** start RECORDS SUPPLIED **
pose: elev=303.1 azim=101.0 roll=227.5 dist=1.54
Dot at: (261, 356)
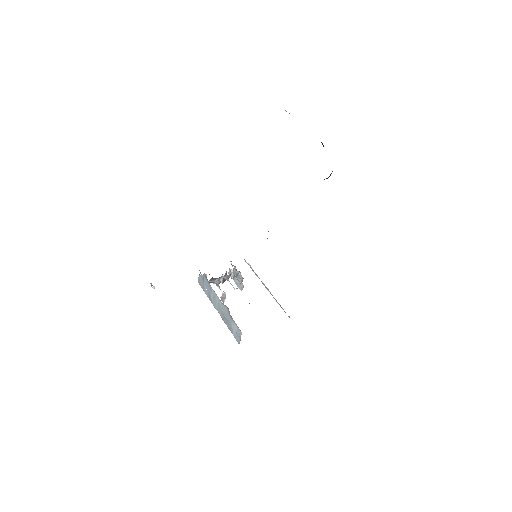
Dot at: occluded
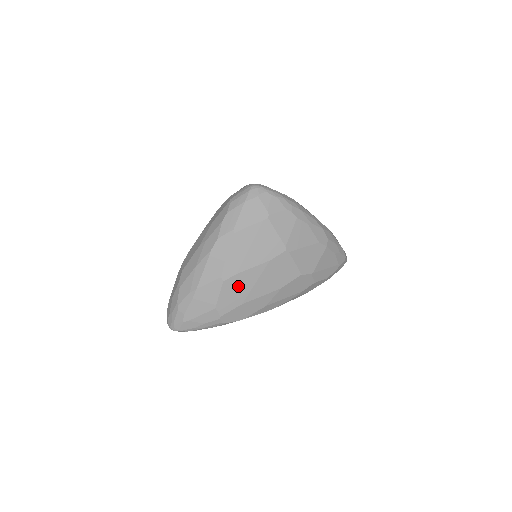
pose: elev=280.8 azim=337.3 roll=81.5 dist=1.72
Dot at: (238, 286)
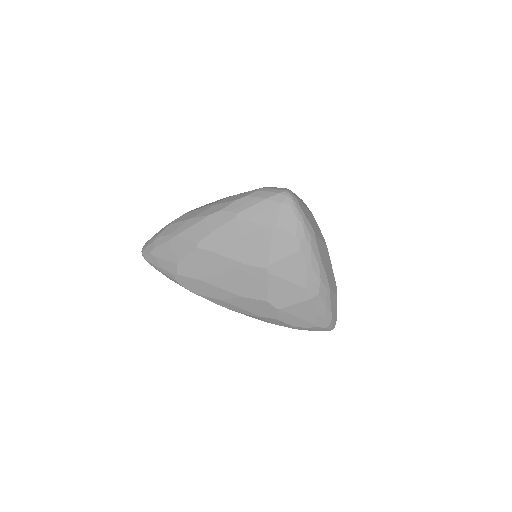
Dot at: (206, 262)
** end RECORDS SUPPLIED **
● WHAT YOU HAVE TO DO: Copy everything from the line containing "pose: elev=280.8 azim=337.3" down through the end of the items, without the pictures. Keep the requests unchanged, and rescale the dot coordinates in the answers by multiplying them by 0.6 and rounding to whole numbers, with halves rounded up.

● RESPONSE:
pose: elev=280.8 azim=337.3 roll=81.5 dist=1.72
Dot at: (238, 286)
Dot at: (124, 157)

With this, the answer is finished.